'The people are scared': Polar bears move in on Russian Arctic settlements

A Russian Town Has Been Invaded By Ravenous Polar Bears Which Seems Chill

Russian islands declare emergency over polar bear `invasion`

"People are scared, afraid to leave the house, their daily activities are disrupted, and parents are afraid to let their children go to schools and kindergartens", said Aleksandr Minayev, deputy head of the administration of the Novaya Zemlya Municipal Educational Institution.

Around 3,000 people live on the Novaya Zemlya islands, with the BBC reporting that some residents have been attacked.

"The decision to declare an emergency situation on the territory of Novaya Zemlya from February 9 was taken at a meeting of the commission tasked to prevent emergencies and ensure fire safety", says a statement from the region's government released on Saturday.

Since December a year ago, 52 polar bears have visited the archipelago's main settlement, Belushya Guba, with six to 10 remaining in the village and some displaying "aggressive behaviour", local official Alexander Minaev said in a report to authorities.

'There are cases of aggressive behaviour of wild animals - attacks on people, penetration into residential and office buildings.

Local administration head Vigansha Musin was reported by the British news outlet as saying that the local military garrison, where air and air defense forces are based, has had over five bears come onto the base.
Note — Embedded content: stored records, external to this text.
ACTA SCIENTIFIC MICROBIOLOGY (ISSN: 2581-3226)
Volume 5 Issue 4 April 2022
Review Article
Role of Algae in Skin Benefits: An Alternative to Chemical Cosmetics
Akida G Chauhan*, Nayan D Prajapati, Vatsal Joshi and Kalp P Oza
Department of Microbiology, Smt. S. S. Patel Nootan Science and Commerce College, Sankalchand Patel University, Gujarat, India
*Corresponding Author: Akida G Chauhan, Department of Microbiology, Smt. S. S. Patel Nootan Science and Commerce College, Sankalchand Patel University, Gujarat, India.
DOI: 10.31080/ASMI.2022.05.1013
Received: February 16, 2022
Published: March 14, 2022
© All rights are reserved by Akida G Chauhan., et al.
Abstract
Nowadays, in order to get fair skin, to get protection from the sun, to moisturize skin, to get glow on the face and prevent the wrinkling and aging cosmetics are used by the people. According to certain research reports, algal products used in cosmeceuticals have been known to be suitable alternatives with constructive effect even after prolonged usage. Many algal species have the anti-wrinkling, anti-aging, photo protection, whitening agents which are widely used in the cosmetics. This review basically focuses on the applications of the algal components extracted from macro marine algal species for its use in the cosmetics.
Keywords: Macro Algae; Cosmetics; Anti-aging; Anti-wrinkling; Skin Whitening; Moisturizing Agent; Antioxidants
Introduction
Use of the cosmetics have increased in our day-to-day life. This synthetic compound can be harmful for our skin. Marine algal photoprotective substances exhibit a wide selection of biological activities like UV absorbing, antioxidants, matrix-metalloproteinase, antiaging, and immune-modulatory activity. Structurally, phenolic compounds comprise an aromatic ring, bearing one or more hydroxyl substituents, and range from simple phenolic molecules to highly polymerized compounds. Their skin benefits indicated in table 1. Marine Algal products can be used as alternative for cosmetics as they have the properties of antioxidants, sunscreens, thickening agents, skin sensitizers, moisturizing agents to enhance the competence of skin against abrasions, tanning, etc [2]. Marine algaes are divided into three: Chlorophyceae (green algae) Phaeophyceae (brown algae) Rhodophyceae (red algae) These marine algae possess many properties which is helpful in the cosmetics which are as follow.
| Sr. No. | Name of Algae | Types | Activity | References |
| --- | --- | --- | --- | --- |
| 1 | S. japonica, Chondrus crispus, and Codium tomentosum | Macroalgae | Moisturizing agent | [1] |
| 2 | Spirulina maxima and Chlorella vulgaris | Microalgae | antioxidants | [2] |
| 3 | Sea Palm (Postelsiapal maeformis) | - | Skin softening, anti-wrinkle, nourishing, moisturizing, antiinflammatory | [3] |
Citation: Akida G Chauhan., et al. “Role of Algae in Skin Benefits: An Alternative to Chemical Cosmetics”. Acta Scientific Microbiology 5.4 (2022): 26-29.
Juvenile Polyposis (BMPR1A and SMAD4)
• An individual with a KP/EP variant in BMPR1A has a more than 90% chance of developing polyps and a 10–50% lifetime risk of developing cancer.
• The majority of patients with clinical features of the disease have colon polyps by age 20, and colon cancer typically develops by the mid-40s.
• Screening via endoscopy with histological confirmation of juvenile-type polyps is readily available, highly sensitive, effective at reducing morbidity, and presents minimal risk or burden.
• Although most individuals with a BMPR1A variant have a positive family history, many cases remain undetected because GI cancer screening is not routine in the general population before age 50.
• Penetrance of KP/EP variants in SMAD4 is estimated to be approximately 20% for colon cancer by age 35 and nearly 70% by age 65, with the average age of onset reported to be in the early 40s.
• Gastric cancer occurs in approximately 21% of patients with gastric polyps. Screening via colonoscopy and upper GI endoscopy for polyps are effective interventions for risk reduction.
Though the animals are considered endangered by Russian Federation (the IUCN Red List classifies them as "vulnerable," with a decreasing population), officials said that if non-lethal means fail to drive the bears away, they may be forced to cull the animals, the BBC added. "They migrate through Novaya Zemlya heading north, where the ice is solid", the expert said.

Russia's environmental watchdog has also refused to issue licences to shoot the bears, which are an endangered species. As an alternative to shooting the bears, a team of specialists has been sent out to offer advice to residents.

The bears had lost their fear of police patrols and signals used to warn them off, meaning that more drastic measures were needed, officials said.

But warming temperatures mean ice that melts quicker and earlier in the warm season, depriving them of food and forcing them to hunt on land. This sometimes puts them at odds with humans.

Reports posted online speak of a "bear siege".

Russian nature protection agency denied a request to shoot bears in order to scare the predators away.

"When they walk under your window at night, it is creepy". "This number is extreme, so we should fly there to see", he added.